I Have Decided to Get Up

I Have Decided to Get Up

And when he came to himself, he said, How many hired servants of my father’s have bread enough and to spare, and I perish with hunger! I will arise and go to my father, and will say unto him, Father, I have sinned against heaven, and before thee,  And am no more worthy to be called thy son: make me as one of thy hired servants. And he arose, and came to his father. – Luke 15: 17-20 (KJV)

The parable of the prodigal son is one of the most famous and touching passages in scripture. It tells of a young and restless man who demanded his inheritance and left his father’s home. In due time, he squandered that inheritance with riotous living and ended up feeding another man’s pigs.

This story of a young man who had it all, took it all and, then, lost it all makes a major turn with the words highlighted in our text: “I will arise!” These three words are by no means the whole soliloquy which he uttered in the pig pen that day. Nevertheless, they are the core and cause of his great comeback. With mud on his face, stink on his clothes and pork chops on his breath, he decided to get up.

He did so because:

1). He realized that he had not been born to live and associate with pigs. Yes, it was his fault that he landed there. And yes, at least, he had a job. Yet, he knew that he had been used to better and made for better. That’s why he decided to get up.

2). He replaced his former thinking with a different attitude. Had he kept the same mindset that brought him to the pigs, his getting up would have only been temporary. Instead, he changed the way he looked at himself, the way he looked at his father and the way he looked at God. With that new attitude, he could no longer stay with the pigs and would never again leave the ways of his father and his God.
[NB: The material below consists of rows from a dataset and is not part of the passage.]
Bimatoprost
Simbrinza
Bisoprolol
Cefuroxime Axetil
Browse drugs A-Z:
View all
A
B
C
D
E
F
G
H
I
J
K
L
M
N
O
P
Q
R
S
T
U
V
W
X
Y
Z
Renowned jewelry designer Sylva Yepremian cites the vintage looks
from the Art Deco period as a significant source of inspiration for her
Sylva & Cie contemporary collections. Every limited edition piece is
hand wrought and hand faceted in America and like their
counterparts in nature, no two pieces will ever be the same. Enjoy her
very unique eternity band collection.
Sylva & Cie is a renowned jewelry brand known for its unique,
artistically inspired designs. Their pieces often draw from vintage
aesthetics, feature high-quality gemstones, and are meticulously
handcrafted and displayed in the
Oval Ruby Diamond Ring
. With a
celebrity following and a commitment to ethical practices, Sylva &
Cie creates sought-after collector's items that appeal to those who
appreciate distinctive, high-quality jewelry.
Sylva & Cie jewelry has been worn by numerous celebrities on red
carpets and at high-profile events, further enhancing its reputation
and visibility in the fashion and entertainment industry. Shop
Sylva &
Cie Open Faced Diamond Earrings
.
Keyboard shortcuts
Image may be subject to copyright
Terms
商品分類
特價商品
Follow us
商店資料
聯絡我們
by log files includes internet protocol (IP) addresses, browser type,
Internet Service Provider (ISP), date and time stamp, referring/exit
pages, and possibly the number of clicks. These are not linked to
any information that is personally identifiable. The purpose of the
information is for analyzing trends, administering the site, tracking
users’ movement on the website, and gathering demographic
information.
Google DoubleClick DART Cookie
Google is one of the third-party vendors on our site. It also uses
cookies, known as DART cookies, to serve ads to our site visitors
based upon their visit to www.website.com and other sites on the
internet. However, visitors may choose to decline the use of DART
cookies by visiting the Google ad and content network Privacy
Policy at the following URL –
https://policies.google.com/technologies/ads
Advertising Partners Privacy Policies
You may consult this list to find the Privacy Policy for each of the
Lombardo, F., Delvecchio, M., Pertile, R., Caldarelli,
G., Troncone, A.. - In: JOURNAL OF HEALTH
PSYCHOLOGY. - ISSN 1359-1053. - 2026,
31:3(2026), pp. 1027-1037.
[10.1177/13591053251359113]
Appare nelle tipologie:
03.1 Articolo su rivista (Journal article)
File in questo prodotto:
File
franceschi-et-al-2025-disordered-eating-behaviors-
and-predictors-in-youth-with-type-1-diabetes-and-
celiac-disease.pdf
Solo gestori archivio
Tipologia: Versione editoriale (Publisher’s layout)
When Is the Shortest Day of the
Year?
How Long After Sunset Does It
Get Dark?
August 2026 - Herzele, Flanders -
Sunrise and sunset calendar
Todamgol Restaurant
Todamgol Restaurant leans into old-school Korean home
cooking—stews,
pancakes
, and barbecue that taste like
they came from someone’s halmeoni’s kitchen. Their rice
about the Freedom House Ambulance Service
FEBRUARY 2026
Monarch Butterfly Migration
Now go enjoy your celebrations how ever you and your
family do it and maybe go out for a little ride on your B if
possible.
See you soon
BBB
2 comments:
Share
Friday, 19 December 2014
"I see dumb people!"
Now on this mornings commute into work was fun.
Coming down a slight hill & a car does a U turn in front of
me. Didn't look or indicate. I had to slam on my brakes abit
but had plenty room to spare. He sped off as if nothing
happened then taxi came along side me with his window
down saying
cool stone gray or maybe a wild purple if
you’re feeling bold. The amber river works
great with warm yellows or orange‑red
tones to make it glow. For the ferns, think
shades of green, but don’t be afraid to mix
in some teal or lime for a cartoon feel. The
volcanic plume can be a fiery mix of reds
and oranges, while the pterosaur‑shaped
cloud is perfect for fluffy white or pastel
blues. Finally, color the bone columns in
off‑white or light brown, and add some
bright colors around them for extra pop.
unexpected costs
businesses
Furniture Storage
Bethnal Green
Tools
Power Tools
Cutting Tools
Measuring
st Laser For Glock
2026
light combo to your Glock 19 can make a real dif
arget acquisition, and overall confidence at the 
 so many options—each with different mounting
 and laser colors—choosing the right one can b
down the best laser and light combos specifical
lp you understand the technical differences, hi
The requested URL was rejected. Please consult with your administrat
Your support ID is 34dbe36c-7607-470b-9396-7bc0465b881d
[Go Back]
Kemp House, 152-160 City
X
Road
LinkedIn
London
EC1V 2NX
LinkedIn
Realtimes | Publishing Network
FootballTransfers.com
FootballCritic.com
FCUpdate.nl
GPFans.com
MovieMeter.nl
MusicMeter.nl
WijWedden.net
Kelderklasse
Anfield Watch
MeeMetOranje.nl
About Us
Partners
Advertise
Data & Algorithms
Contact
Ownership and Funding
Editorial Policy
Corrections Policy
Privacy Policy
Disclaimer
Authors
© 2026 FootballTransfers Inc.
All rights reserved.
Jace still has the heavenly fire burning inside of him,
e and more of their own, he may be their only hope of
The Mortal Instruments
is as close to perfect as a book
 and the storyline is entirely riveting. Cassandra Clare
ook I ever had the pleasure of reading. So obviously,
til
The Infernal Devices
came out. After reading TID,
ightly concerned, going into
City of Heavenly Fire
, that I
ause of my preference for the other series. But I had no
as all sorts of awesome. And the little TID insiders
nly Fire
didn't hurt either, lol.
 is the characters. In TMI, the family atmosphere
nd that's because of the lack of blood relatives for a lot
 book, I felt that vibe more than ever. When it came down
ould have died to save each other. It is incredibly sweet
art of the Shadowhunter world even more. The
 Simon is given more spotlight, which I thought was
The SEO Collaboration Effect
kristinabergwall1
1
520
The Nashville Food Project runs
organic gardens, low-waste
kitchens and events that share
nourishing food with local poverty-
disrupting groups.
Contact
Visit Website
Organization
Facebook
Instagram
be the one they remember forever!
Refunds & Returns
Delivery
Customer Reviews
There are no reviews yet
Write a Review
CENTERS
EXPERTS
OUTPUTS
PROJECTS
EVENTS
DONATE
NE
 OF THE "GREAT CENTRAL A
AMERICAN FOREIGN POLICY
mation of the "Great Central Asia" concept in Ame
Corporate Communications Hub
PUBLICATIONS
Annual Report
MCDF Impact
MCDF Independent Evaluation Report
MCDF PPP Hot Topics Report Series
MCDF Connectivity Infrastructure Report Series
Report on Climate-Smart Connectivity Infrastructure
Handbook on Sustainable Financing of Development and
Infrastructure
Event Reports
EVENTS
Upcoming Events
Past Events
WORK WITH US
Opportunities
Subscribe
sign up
3). He regarded the pig pen as a pit stop. The place where he happened to be was an intermediate destination on the way to his ultimate destiny. It was a necessary place for him because otherwise, he may have never come to himself. However, while it was a necessary stop, it was not his last stop.

4). He remembered he had a father. When he remembered he had a father, he knew that he was not alone. He was not out of options. He was not desperate. He was not hopeless. He was not doomed or done. He had a father. He believed that he would be far better off as a servant in his father’s house than as a supervisor over some farmer’s pig pen. When he arrived back home, to his surprise, he found a forgiving and loving father who then treated him like a king. He never would have known such generosity had he not decided to get up.

When you are down and hit rock bottom, just remember, it ain’t over because no matter what, you still have a Father.